To determine how much butter Jennie needs when she uses 10 tablespoons of kernels instead of 3 tablespoons, we'll first find the ratio of kernels and butter in the recipe.

The original recipe requires:

• 1/2 cup of butter
• 3 tablespoons of kernels

Let's convert 1/2 cup of butter to tablespoons because the quantity of kernels is in tablespoons.

1 cup = 16 tablespoons, therefore: \[ \frac{1}{2} \text{ cup} = 8 \text{ tablespoons} \]

Now we have:

• Butter: 8 tablespoons
• Kernels: 3 tablespoons

Next, we'll find the ratio of butter to kernels: \[ \text{Ratio} = \frac{8 \text{ tablespoons of butter}}{3 \text{ tablespoons of kernels}} \approx 2.67 \text{ tablespoons of butter per tablespoon of kernels} \]

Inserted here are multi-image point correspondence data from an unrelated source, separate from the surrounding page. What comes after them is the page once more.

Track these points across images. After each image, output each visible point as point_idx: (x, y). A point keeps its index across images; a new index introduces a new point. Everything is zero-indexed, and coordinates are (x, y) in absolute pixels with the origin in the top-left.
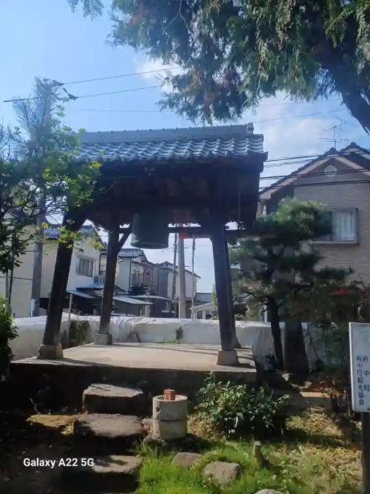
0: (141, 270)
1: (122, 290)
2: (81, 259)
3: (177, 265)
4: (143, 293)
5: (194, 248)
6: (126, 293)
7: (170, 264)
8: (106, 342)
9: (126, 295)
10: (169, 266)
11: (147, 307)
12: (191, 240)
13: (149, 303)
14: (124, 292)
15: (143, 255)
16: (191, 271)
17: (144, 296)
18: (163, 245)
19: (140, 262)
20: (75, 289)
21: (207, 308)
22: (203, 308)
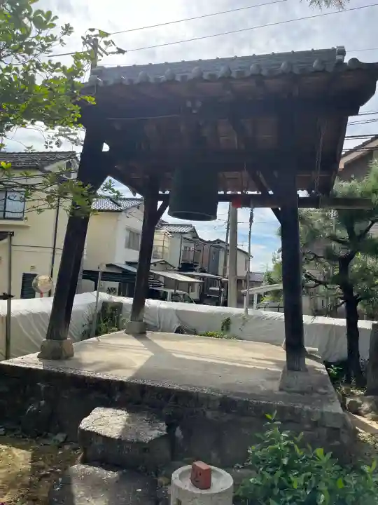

Now, if Jennie uses 10 tablespoons of kernels, we can calculate the amount of butter she needs by multiplying the number of kernels by this ratio: \[ \text{Butter needed} = 10 \text{ tablespoons of kernels} \times \frac{8 \text{ tablespoons of butter}}{3 \text{ tablespoons of kernels}} = \frac{80 \text{ tablespoons of butter}}{3} \approx 26.67 \text{ tablespoons of butter} \]

Now we need to convert the quantity of butter back into cups: \[ \text{Butter in cups} = \frac{26.67 \text{ tablespoons}}{16 \text{ tablespoons per cup}} \approx 1.67 \text{ cups} \]

So, rounding to the nearest hundredth, the amount of butter needed is approximately: \[ \text{Butter needed} \approx 1.67 \]

The correct answer is c. 1.67.